In some contexts, dictionary encoding (which is what you're suggesting, approximately) can actually work great. For example common values or null values (which is a common type of common value). It's just less efficient to try to do it with /every/ block. You have to make it "worth it", which is a factor of the frequency of occurrence of the value. Shorter values give you a worse compression ratio on one hand, but on the other hand it's often likelier that you'll find it in the data so it makes up for it, to a point.
There are other similar lightweight encoding schemes like RLE and delta and frame of reference encoding which all are good for different data distributions.
The idea is not too far off. You could compute a hash on an existing data block. Store the hash and data block mapping. Now you can use the hash in anywhere that data block resides, i.e. any duplicate data blocks can use the same hash. That's how storage deduplication works in the nutshell.
Except that there are collisions...
This might be completely naive but can a reversible time component be incorporated into distinguishing two hash calculations? Meaning when unpacked/extrapolated it is a unique signifier but when decomposed it folds back into the standard calculation - is this feasible?

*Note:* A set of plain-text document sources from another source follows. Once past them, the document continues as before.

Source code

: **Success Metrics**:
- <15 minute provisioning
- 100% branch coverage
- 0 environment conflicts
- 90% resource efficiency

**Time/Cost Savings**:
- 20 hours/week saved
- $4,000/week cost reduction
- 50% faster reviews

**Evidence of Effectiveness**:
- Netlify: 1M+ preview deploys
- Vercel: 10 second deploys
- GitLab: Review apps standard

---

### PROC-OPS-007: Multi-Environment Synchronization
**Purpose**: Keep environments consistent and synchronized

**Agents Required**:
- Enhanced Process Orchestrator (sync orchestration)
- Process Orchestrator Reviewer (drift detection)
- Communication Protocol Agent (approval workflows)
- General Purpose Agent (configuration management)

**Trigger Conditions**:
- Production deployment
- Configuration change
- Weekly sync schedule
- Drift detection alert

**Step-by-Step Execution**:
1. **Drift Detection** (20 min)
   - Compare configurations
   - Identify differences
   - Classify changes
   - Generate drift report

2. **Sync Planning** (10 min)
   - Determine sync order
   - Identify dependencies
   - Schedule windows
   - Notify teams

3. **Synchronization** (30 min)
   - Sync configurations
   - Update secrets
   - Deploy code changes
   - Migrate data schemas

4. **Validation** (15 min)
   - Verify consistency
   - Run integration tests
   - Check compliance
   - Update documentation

Some hashes do have verification bits, that are used not just to verify intact hash, but one "identical" hash from another. However, they do tend to be slower hashes.
Do you have an example? That just sounds like a hash that is a few bits longer.

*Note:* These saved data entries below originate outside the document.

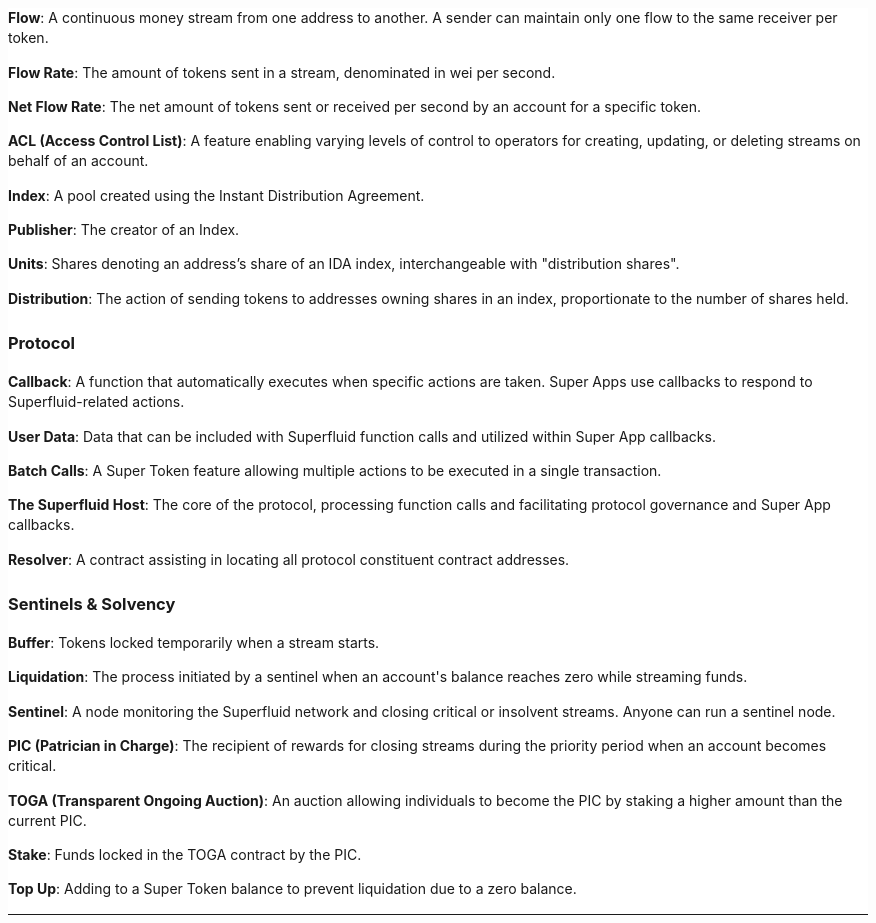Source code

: **Flow**: A continuous money stream from one address to another. A sender can maintain only one flow to the same receiver per token.

**Flow Rate**: The amount of tokens sent in a stream, denominated in wei per second.

**Net Flow Rate**: The net amount of tokens sent or received per second by an account for a specific token.

**ACL (Access Control List)**: A feature enabling varying levels of control to operators for creating, updating, or deleting streams on behalf of an account.

**Index**: A pool created using the Instant Distribution Agreement.

**Publisher**: The creator of an Index.

**Units**: Shares denoting an address’s share of an IDA index, interchangeable with "distribution shares".

**Distribution**: The action of sending tokens to addresses owning shares in an index, proportionate to the number of shares held.

### Protocol

**Callback**: A function that automatically executes when specific actions are taken. Super Apps use callbacks to respond to Superfluid-related actions.

**User Data**: Data that can be included with Superfluid function calls and utilized within Super App callbacks.

**Batch Calls**: A Super Token feature allowing multiple actions to be executed in a single transaction.

**The Superfluid Host**: The core of the protocol, processing function calls and facilitating protocol governance and Super App callbacks.

**Resolver**: A contract assisting in locating all protocol constituent contract addresses.

### Sentinels & Solvency

**Buffer**: Tokens locked temporarily when a stream starts.

**Liquidation**: The process initiated by a sentinel when an account's balance reaches zero while streaming funds.

**Sentinel**: A node monitoring the Superfluid network and closing critical or insolvent streams. Anyone can run a sentinel node.

**PIC (Patrician in Charge)**: The recipient of rewards for closing streams during the priority period when an account becomes critical.

**TOGA (Transparent Ongoing Auction)**: An auction allowing individuals to become the PIC by staking a higher amount than the current PIC.

**Stake**: Funds locked in the TOGA contract by the PIC.

**Top Up**: Adding to a Super Token balance to prevent liquidation due to a zero balance.

---

<a id="doc_2"></a>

Mostly use of GCM (Galois/Counter Mode). Usually you tag the key, but you can also tag the value to check verification of collisions instead.
But as I said, slow.
hashes by definition are not reversible. you could store a timestamp together with a hash, and/or you could include a timestamp in the digested content, but the timestamp can’t be part of the hash.
> hashes by definition are not reversible.
Sure they are. You could generate every possible input, compute hash & compare with a given one.
Ok it might take infinite amount of compute (time/energy). But that's just a technicality, right?
Sure they are. You could generate every possible input
Depends entirely on what you mean by reversible. For every hash value, there are an infinite number of inputs that give that value. So while it is certainly possible to find some input that hashes to a given value, you cannot know which input I originally hashed to get that that value.
Can use cryptographic hashing.
How does that get around the pigeonhole principle?
I think you'd have to compare the data value before purging, and you can only do the deduplication (purge) if the block is actually the same, otherwise you have to keep the block (you can't replace it with the hash because the hash link in the pool points to different data)
The hash collision chance is extremely low.
For small amounts of data yeah. With growing data, the chance of a collision grows more than proportional. So in the context of working on storage systems (like s3 or so) that won't work unless customers actually accept the risk of a collission as okay. So for example, when storing media data (movies, photos), I could imagine that, but not for data in general.
Cryptographic hashing collisions are very very small, like end of universe in numerous times small. They're smaller than AWS being burnt down and all backups were lost leading to data loss.